Corona-Virus: Der Rat und andere politische Gremien tagen nicht mehr

Dringlichkeitsentscheidungen

Die Politik in Vreden hat wegen des Coronavirus sämtliche Sitzungen abgesagt. Dennoch wird es in Vreden keinen politischen Stillstand geben, sagt der Bürgermeister.

Vreden

17.03.2020, 13:00 Uhr / Lesedauer: 1 min
Das Rathaus in Vreden: Rat und Ausschüsse werden wegen des Coronavirus bis auf Weiteres nicht mehr tagen.

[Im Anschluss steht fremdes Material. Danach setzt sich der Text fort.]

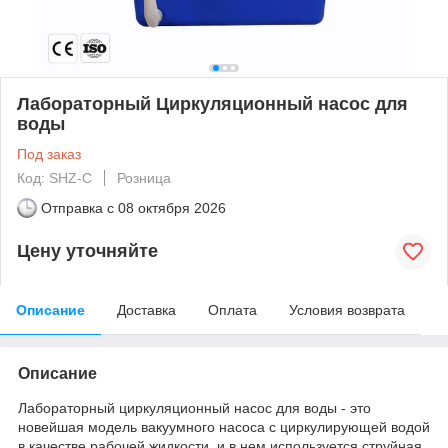
Лабораторный Циркуляционный насос для
воды
Под заказ
Код: SHZ-C
Розница
Отправка с
08 октября 2026
Цену уточняйте
Описание
Доставка
Оплата
Условия возврата
Описание
Лабораторный циркуляционный насос для воды - это
новейшая модель вакуумного насоса с циркулирующей водой
в качестве рабочей жидкости, и в нем используется струйная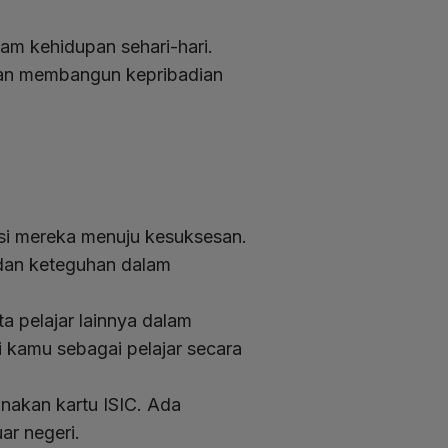
am kehidupan sehari-hari.
 dan membangun kepribadian
si mereka menuju kesuksesan.
 dan keteguhan dalam
 pelajar lainnya dalam
i kamu sebagai pelajar secara
nakan kartu ISIC. Ada
ar negeri.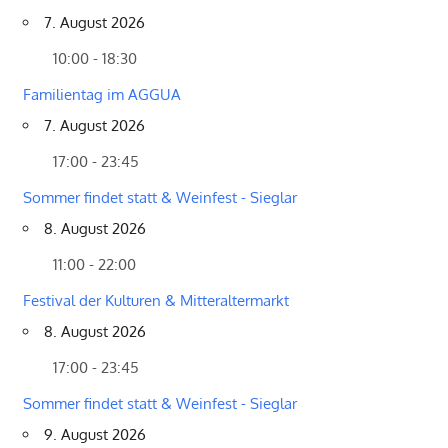
7. August 2026
10:00 - 18:30
Familientag im AGGUA
7. August 2026
17:00 - 23:45
Sommer findet statt & Weinfest - Sieglar
8. August 2026
11:00 - 22:00
Festival der Kulturen & Mitteraltermarkt
8. August 2026
17:00 - 23:45
Sommer findet statt & Weinfest - Sieglar
9. August 2026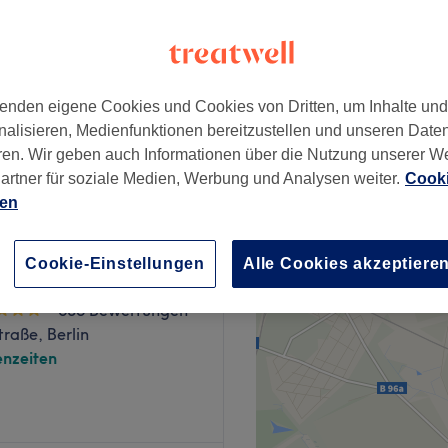
wertungen
rg, Berlin
enden eigene Cookies und Cookies von Dritten, um Inhalte un
nalisieren, Medienfunktionen bereitzustellen und unseren Date
ab
99 €
ren. Wir geben auch Informationen über die Nutzung unserer W
artner für soziale Medien, Werbung und Analysen weiter.
Cooki
ien
Cookie-Einstellungen
Alle Cookies akzeptiere
wan Thaimassage
635 Bewertungen
traße, Berlin
nzeiten
platz, erwartet dich bei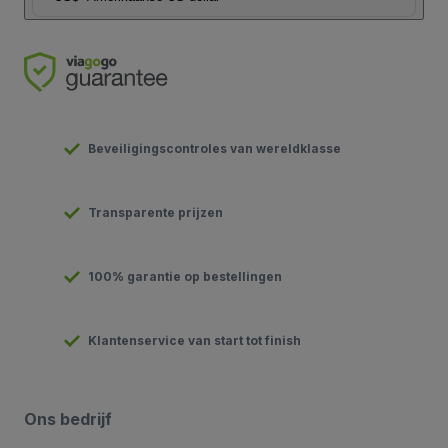
Beveiligingscontroles van wereldklasse
Transparente prijzen
100% garantie op bestellingen
Klantenservice van start tot finish
Ons bedrijf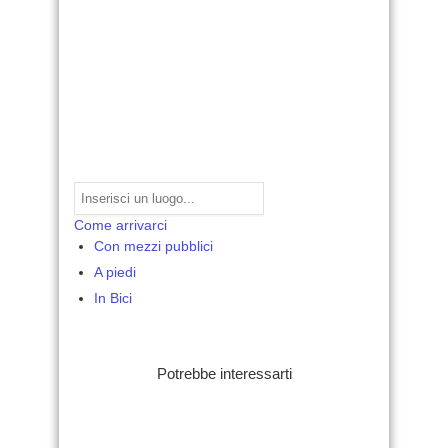
Come arrivarci
Con mezzi pubblici
A piedi
In Bici
Potrebbe interessarti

Das Rathaus in Vreden: Rat und Ausschüsse werden wegen des Coronavirus bis auf Weiteres nicht mehr tagen. © Thorsten Ohm

Die politischen Gremien in Vreden, also Rat und Ausschüsse, werden bis auf Weiteres nicht tagen, um die Ausbreitung des Corona-Virus einzudämmen. Im März betrifft dies den Sozialausschuss (18. März) und den Rat (31.März). Dies ist das Ergebnis einer aktuellen Abstimmung zwischen Bürgermeister Dr. Christoph Holtwisch und den Vorsitzenden der im Vredener Rat vertretenen Fraktionen (CDU, SPD, Grüne, UWG und FDP) sowie dem Vorsitzenden des Sozialausschusses.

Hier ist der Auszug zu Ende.